Pela primeira vez uma marcha em defesa dos direitos LGBTQIA+ teve lugar na região. O coletivo “Covilhã a Marchar” convocou ativistas e entidades a trazer as cores para as ruas da 'Cidade Neve', de forma a mostrar que o interior “não está adormecido” e que as reivindicações também se podem descentralizar.

“Oh menina desculpe, mas o que é isto? São os estudantes a pedir propinas de borla não é?”

São estudantes na sua maioria, mas não era propinas gratuitas que eles estavam a pedir. Antes exigiam igualdade, amor livre e o fim da discriminação das pessoas LGBTQIA+.

A primeira marcha do orgulho multicolor invadiu as ruas da Covilhã no passado dia 4 de junho e deu cor às vias pacatas desta cidade do distrito de Castelo Branco. A reunião começou tímida, com a chuva a ameaçar arruinar a manifestação, mas os muitos guarda-chuvas arco-íris depressa mostraram que não seria o mau tempo que os iria desmobilizar.

O encontro fez-se no anfiteatro de rua, junto ao Jardim da Goldra. Ali os manifestantes iam-se juntando nas bancadas para ouvir os discursos das muitas associações e entidades que se aliaram à iniciativa. Houve palmas, gritos de apoio e algumas lágrimas. A assistência compunha-se de estudantes da Universidade da Beira Interior (UBI), alunos de secundário, jovens trabalhadores da região e ativistas de vários pontos do país, além de representantes partidários e de associações. Pelo meio, havia ainda alguns curiosos.

Eulália Almeida foi uma das oradoras neste momento de introdução ao desfile. Conhecida como “mãe Eulália”, esta ativista pelos direitos das pessoas LGBTQIA+ protagonizou um dos momentos mais emotivos, ao exclamar de forma entusiasta a importância de aqui estar presente a “espalhar amor”.

━━━━━━━━━━━━━━━━━━━━━━━━━━━━━━

**Tarefa**: Prossiga a reportagem sobre a marcha LGBTQIA+ na Covilhã a partir da última frase apresentada.

**Excertos de dados**:
━━━━━━━━━━━━━━━━━━━━━━━━━━━━━━

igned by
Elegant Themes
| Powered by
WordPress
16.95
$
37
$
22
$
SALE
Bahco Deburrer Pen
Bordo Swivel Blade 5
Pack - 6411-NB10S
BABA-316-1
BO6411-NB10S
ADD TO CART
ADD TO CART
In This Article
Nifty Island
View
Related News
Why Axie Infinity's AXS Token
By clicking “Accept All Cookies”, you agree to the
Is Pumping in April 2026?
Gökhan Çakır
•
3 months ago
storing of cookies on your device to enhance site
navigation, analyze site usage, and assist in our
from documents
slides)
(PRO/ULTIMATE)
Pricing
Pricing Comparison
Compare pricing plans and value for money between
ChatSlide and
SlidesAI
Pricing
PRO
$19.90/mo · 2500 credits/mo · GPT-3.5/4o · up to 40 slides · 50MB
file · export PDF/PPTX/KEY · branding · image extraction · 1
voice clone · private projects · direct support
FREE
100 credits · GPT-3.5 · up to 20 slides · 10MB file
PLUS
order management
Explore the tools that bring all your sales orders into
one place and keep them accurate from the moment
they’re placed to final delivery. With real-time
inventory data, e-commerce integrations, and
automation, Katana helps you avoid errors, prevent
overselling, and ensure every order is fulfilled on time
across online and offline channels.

━━━━━━━━━━━━━━━━━━━━━━━━━━━━━━

**Resultado do exercício**:
Eulália é natural do Porto. Tem 70 anos e é ativista há seis, altura em que descobriu que o filho é homossexual e que ganhava a vida a fazer filmes pornográficos. A primeira reação que teve não foi pacífica. “[Quando soube] levava o coração cheio de pedras para lhe atirar, mas quando vi que ele tinha uma vida estável pensei “que mãe sou eu, para querer mal ao meu filho?”, diz ao Gerador, ainda a arfar, após largar o microfone.

E prossegue: “No aeroporto disse-lhe: trazia aqui muitas pedras para te atirar, mas ficas a saber que um dia te vais sentir muito orgulhoso porque a mãe a partir de agora vai ser uma militante, uma ativista dos direitos LGBTQIA+”.

E tem cumprido essa promessa. Atualmente faz parte da organização da Marcha do Orgulho LGBTQIA+ do Porto e integra a AMPLOS – Associação de Mães e Pais pela Liberdade de Orientação Sexual e Identidade de Género. Hoje deslocou-se à Covilhã porque, como ativista, “nunca poderia faltar” a esta estreia.

“É muito importante [haver estas iniciativas no interior] porque isto faz abrir mentes e, de certeza absoluta que, quando esta marcha começar, muitas pessoas se vão interrogar: “Tanta gente? Afinal de contas não são assim tão poucos” e provavelmente essas pessoas vão abrir a sua mentalidade. É essa a minha mensagem e que espero que passe”, diz a mãe Eulália, que todos conhecem nestas andanças.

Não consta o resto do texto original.